Can you output the lines below as a JSON list of strings, one string per line, with blank lines omitted and the pictures left out?

▼

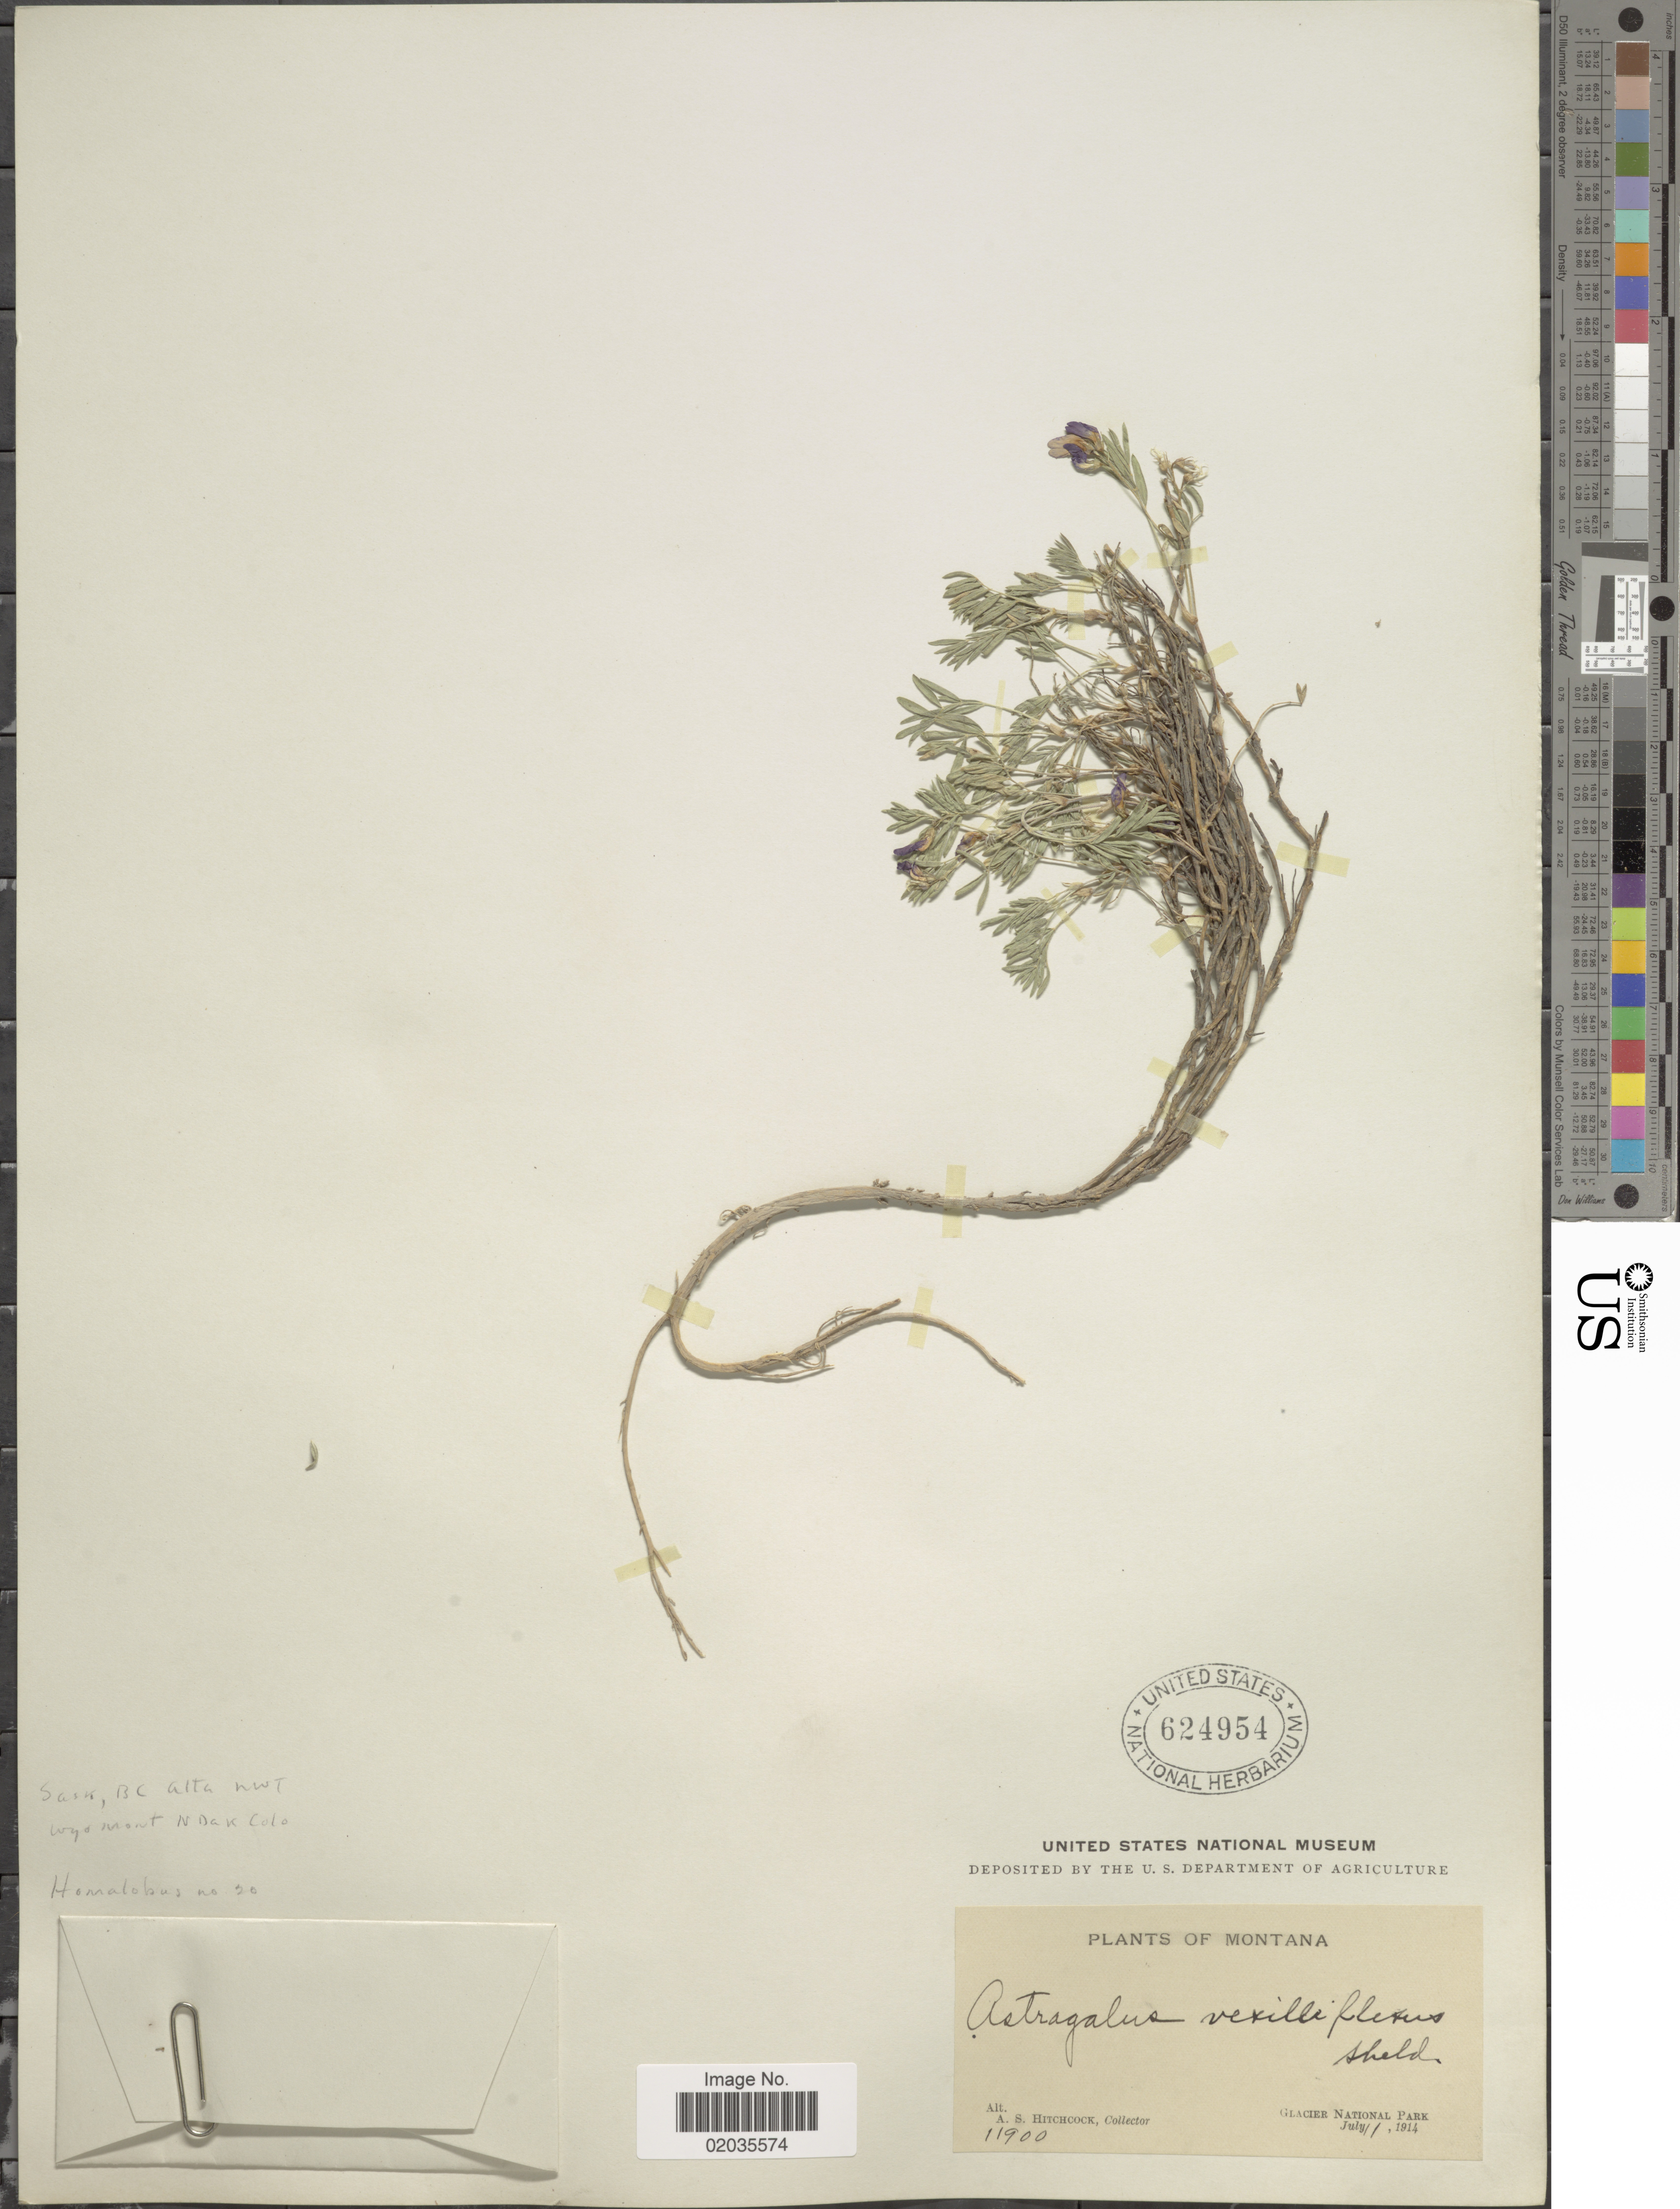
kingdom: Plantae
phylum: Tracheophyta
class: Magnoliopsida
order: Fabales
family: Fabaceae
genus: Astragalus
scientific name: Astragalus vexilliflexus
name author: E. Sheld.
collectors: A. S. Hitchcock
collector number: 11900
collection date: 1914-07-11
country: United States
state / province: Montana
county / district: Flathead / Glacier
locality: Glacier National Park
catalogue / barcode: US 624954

▲

:: Final answer ::
[
  "kingdom: Plantae",
  "phylum: Tracheophyta",
  "class: Magnoliopsida",
  "order: Fabales",
  "family: Fabaceae",
  "genus: Astragalus",
  "scientific name: Astragalus vexilliflexus",
  "name author: E. Sheld.",
  "collectors: A. S. Hitchcock",
  "collector number: 11900",
  "collection date: 1914-07-11",
  "country: United States",
  "state / province: Montana",
  "county / district: Flathead / Glacier",
  "locality: Glacier National Park",
  "catalogue / barcode: US 624954"
]